It’s been interesting looking at the gear lists other bloggers have published for this year’s TGO Challenge. I have provisional clearance from the boss to apply for next year’s Challenge, so I thought I’d have a go a compiling a gear list of what I would take. So here it is:
A base weight of 8.66kg is well above Phil Turner’s total of 5.8kg or Martin Rye’s of 6.7kg. The major contrast is that I like to take some spare clothes, while they appear to be happy with a more Spartan approach. Arguably that accounts for around 2kg. The other area of difference is personal hygiene and first aid, where I have about 4-500g of extra weight. For example, I like to be clean-shaven, so I have a Braun travel shaver, which weighs 129g with batteries (I hate wet shaving!).
This is a fantasy list because the tent doesn’t yet exist! If my experiment with the silnylon Duomid goes well this year, I intend to get a cuben version. I want to get an even lighter inner than the one I’ve already had made by Sean. The target weight is 300g. If this can be achieved, then the fly and inner will weigh around 640g. Add a conservative 160g for pegs and pole extender and I get 800g. I know this is a bit of a cheat, as I’m not including the weight of my trekking poles, but I would be carrying those anyway. According to Chris Townsend’s article in the latest TGO magazine, the Terra Nova Laser Ultra weighs 788g. In effect the cuben Duomid and the Ultra are the same weight. When you consider the size of the Duomid compared with the Ultra, I know which one I prefer!
I’m also tempted by Colin Ibbotson’s Tramplite Skins 2 packs. I’m guessing that the larger silnylon pack will be no more than 400g with a few bells and whistles, so I could knock another 370g off my base weight using one. I could lose another 300g by not taking my Wiggy’s Waders, but I reckon they are a real boon for stream crossings. I really do not like wet feet and it saves getting cold. I could save another 250g by leaving out my Nike Mayfly trainers, but I like to have a change of shoes, especially for a long trip. I would also be loathe not to have some spare clothes so I have something dry to change into, for sleeping and around civilisation. The one area where some weight savings should be achievable is in personal hygiene and first aid. I ought to be able to save 200-300g.

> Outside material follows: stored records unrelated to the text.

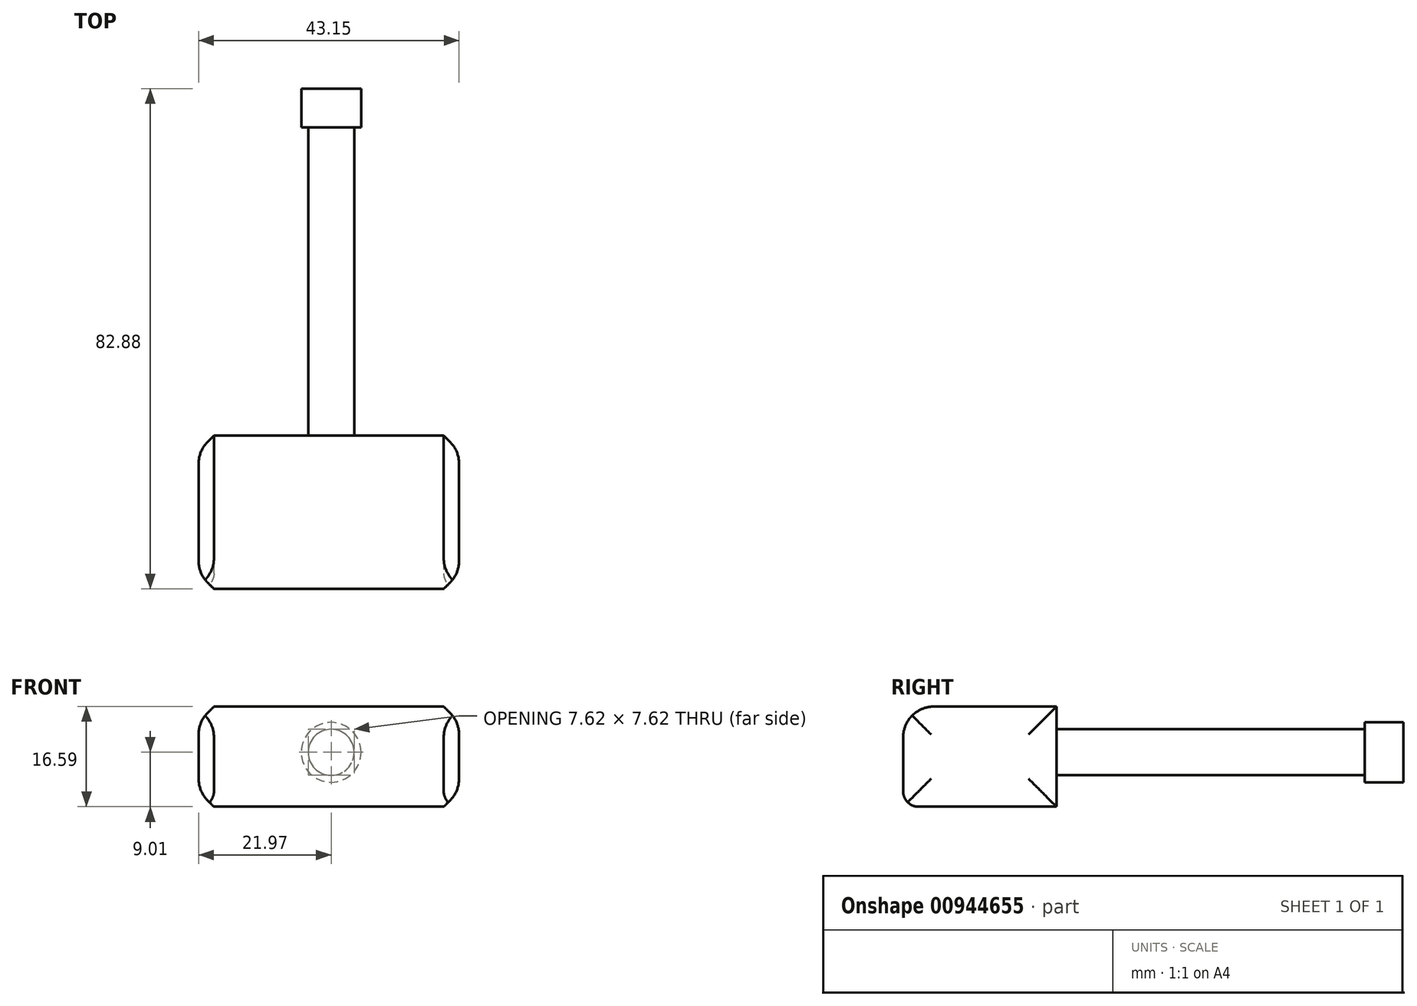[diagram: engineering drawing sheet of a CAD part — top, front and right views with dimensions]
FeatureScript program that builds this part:
annotation { "Feature Type Name" : "Feature", "Feature Type Description" : "" }
export const myFeature = defineFeature(function(context is Context, id is Id, definition is map)
    precondition{}
    {
        {
            var Q0;
            Q0=qCreatedBy(makeId("Front.planeOp"),FACE);
            var sketch = newSketch(context, id + "F0", { "sketchPlane" : qUnion([Q0])});
            skCircle(sketch, "E0", {"center": v(0, 0) * mm, "radius": 3.8 * mm});
            skSolve(sketch);
        }
        {
            var Q0;
            Q0=makeQuery(id+"F0.imprint","IMPRINT",FACE,{"disambiguationData":[TD([[makeQuery(id+"F0.imprint","IMPRINT",EDGE,{"derivedFrom":sQuery(id+"F0.wireOp",EDGE,"E0")}),1.0]])]});
            extrude(context, id + "F1", {"entities" : qUnion([Q0]), "depth" : 51.05 * mm, "offsetDistance" : 25.4 * mm});
        }
        {
            var Q0;
            Q0=makeQuery(id+"F1.opExtrude","CAP_FACE",FACE,{"disambiguationData":[OSD([sQuery(id+"F0.wireOp",EDGE,"E0")])],"isStart":false});
            var sketch = newSketch(context, id + "F2", { "sketchPlane" : qUnion([Q0])});
            skLineSegment(sketch, "E1.bottom", {"start": v(-21.97, -9.01) * mm, "end": v(21.18, -9.01) * mm});
            skLineSegment(sketch, "E1.top", {"start": v(-21.97, 7.58) * mm, "end": v(21.18, 7.58) * mm});
            skLineSegment(sketch, "E1.left", {"start": v(-21.97, -9.01) * mm, "end": v(-21.97, 7.58) * mm});
            skLineSegment(sketch, "E1.right", {"start": v(21.18, -9.01) * mm, "end": v(21.18, 7.58) * mm});
            skSolve(sketch);
        }
        {
            var Q0;
            Q0=makeQuery(id+"F2.imprint","IMPRINT",FACE,{"disambiguationData":[TD([[makeQuery(id+"F2.imprint","IMPRINT",EDGE,{"derivedFrom":sQuery(id+"F2.wireOp",EDGE,"E1.bottom")}),1.0]])]});
            var Q1;
            Q1=makeQuery(id+"F2.imprint","IMPRINT",FACE,{"disambiguationData":[TD([[makeQuery(id+"F2.imprint","IMPRINT",EDGE,{"derivedFrom":makeQuery(id+"F1.opExtrude","CAP_EDGE",EDGE,{"disambiguationData":[OSD([sQuery(id+"F0.wireOp",EDGE,"E0")])],"isStart":false})}),1.0]])]});
            extrude(context, id + "F3", {"entities" : qUnion([Q0, Q1]), "operationType" : NewBodyOperationType.ADD, "depth" : 25.4 * mm, "offsetDistance" : 25.4 * mm});
        }
        {
            var Q0;
            Q0=makeQuery(id+"F3.opExtrude","SWEPT_FACE",FACE,{"disambiguationData":[OSD([sQuery(id+"F2.wireOp",EDGE,"E1.right")])]});
            chamfer(context, id + "F4", {"entities" : qUnion([Q0]), "width" : 2.54 * mm, "tangentPropagation" : true});
        }
        {
            var Q0;
            Q0=makeQuery(id+"F3.opExtrude","SWEPT_FACE",FACE,{"disambiguationData":[OSD([sQuery(id+"F2.wireOp",EDGE,"E1.left")])]});
            chamfer(context, id + "F5", {"entities" : qUnion([Q0]), "width" : 2.54 * mm, "tangentPropagation" : true});
        }
        {
            var Q0;
            Q0=makeQuery(id+"F1.opExtrude","CAP_FACE",FACE,{"disambiguationData":[OSD([sQuery(id+"F0.wireOp",EDGE,"E0")])],"isStart":true});
            var sketch = newSketch(context, id + "F6", { "sketchPlane" : qUnion([Q0])});
            skCircle(sketch, "E2", {"center": v(0, 0) * mm, "radius": 4.95 * mm});
            skSolve(sketch);
        }
        {
            var Q0;
            Q0=makeQuery(id+"F6.imprint","IMPRINT",FACE,{"disambiguationData":[TD([[makeQuery(id+"F6.imprint","IMPRINT",EDGE,{"derivedFrom":makeQuery(id+"F1.opExtrude","CAP_EDGE",EDGE,{"disambiguationData":[OSD([sQuery(id+"F0.wireOp",EDGE,"E0")])],"isStart":true})}),-1.0]])]});
            extrude(context, id + "F7", {"entities" : qUnion([Q0]), "operationType" : NewBodyOperationType.ADD, "depth" : 6.43 * mm, "offsetDistance" : 25.4 * mm});
        }
        {
            var Q0;
            Q0=makeQuery(id+"F6.imprint","IMPRINT",FACE,{"disambiguationData":[TD([[makeQuery(id+"F6.imprint","IMPRINT",EDGE,{"derivedFrom":sQuery(id+"F6.wireOp",EDGE,"E2")}),1.0]])]});
            extrude(context, id + "F8", {"entities" : qUnion([Q0]), "operationType" : NewBodyOperationType.ADD, "depth" : 6.43 * mm, "offsetDistance" : 25.4 * mm});
        }
        {
            var Q0;
            Q0=makeQuery(id+"F3.opExtrude","CAP_EDGE",EDGE,{"disambiguationData":[OSD([sQuery(id+"F2.wireOp",EDGE,"E1.bottom")])],"isStart":false});
            fillet(context, id + "F9", {"entities" : qUnion([Q0]), "radius" : 2.54 * mm, "tangentPropagation" : true, "allowEdgeOverflow" : false});
        }
        {
            var Q0;
            Q0=makeQuery(id+"F3.opExtrude","CAP_EDGE",EDGE,{"disambiguationData":[OSD([sQuery(id+"F2.wireOp",EDGE,"E1.top")])],"isStart":false});
            var Q1;
            Q1=makeQuery(id+"F3.opExtrude","SWEPT_FACE",FACE,{"disambiguationData":[OSD([sQuery(id+"F2.wireOp",EDGE,"E1.left")])]});
            var Q2;
            Q2=makeQuery(id+"F3.opExtrude","SWEPT_FACE",FACE,{"disambiguationData":[OSD([sQuery(id+"F2.wireOp",EDGE,"E1.right")])]});
            fillet(context, id + "F10", {"entities" : qUnion([Q0, Q1, Q2]), "radius" : 5.08 * mm, "tangentPropagation" : true, "allowEdgeOverflow" : false});
        }
    });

Overall, I might be able to knock the base weight down to under 8kg. With around 3kg of consumables (not including water), that would give a pack weight of 11kg. The trade-off between weight and comfort is rather different for me than true ultra lightweighters, as I do like to have some extra clothes and a bit of comfort. Nevertheless, I think 8kg is not too bad for a two-week walk across Scotland. For walks in England and Wales it could be even lower.